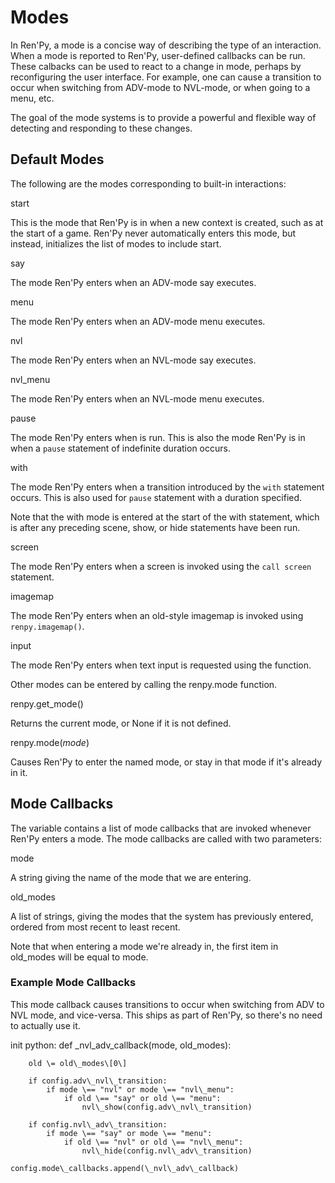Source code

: # Modes 

In Ren'Py, a mode is a concise way of describing the type of an interaction. When a mode is reported to Ren'Py, user-defined callbacks can be run. These calbacks can be used to react to a change in mode, perhaps by reconfiguring the user interface. For example, one can cause a transition to occur when switching from ADV-mode to NVL-mode, or when going to a menu, etc.

The goal of the mode systems is to provide a powerful and flexible way of detecting and responding to these changes.

## Default Modes 

The following are the modes corresponding to built-in interactions:

start

This is the mode that Ren'Py is in when a new context is created, such as at the start of a game. Ren'Py never automatically enters this mode, but instead, initializes the list of modes to include start.

say

The mode Ren'Py enters when an ADV-mode say executes.

menu

The mode Ren'Py enters when an ADV-mode menu executes.

nvl

The mode Ren'Py enters when an NVL-mode say executes.

nvl\_menu

The mode Ren'Py enters when an NVL-mode menu executes.

pause

The mode Ren'Py enters when  is run. This is also the mode Ren'Py is in when a `pause` statement of indefinite duration occurs.

with

The mode Ren'Py enters when a transition introduced by the `with` statement occurs. This is also used for `pause` statement with a duration specified.

Note that the with mode is entered at the start of the with statement, which is after any preceding scene, show, or hide statements have been run.

screen

The mode Ren'Py enters when a screen is invoked using the `call screen` statement.

imagemap

The mode Ren'Py enters when an old-style imagemap is invoked using `renpy.imagemap()`.

input

The mode Ren'Py enters when text input is requested using the  function.

Other modes can be entered by calling the renpy.mode function.

renpy.get\_mode() 

Returns the current mode, or None if it is not defined.

renpy.mode(_mode_) 

Causes Ren'Py to enter the named mode, or stay in that mode if it's already in it.

## Mode Callbacks 

The  variable contains a list of mode callbacks that are invoked whenever Ren'Py enters a mode. The mode callbacks are called with two parameters:

mode

A string giving the name of the mode that we are entering.

old\_modes

A list of strings, giving the modes that the system has previously entered, ordered from most recent to least recent.

Note that when entering a mode we're already in, the first item in old\_modes will be equal to mode.

### Example Mode Callbacks 

This mode callback causes transitions to occur when switching from ADV to NVL mode, and vice-versa. This ships as part of Ren'Py, so there's no need to actually use it.

init python:
    def \_nvl\_adv\_callback(mode, old\_modes):

        old \= old\_modes\[0\]

        if config.adv\_nvl\_transition:
            if mode \== "nvl" or mode \== "nvl\_menu":
                if old \== "say" or old \== "menu":
                    nvl\_show(config.adv\_nvl\_transition)

        if config.nvl\_adv\_transition:
            if mode \== "say" or mode \== "menu":
                if old \== "nvl" or old \== "nvl\_menu":
                    nvl\_hide(config.nvl\_adv\_transition)

    config.mode\_callbacks.append(\_nvl\_adv\_callback)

▬▬▬▬▬▬

* _Exercise_: Show all lines above containing "entered".

* _Solution to the exercise_:
Note that the with mode is entered at the start of the with statement, which is after any preceding scene, show, or hide statements have been run.
Other modes can be entered by calling the renpy.mode function.
A list of strings, giving the modes that the system has previously entered, ordered from most recent to least recent.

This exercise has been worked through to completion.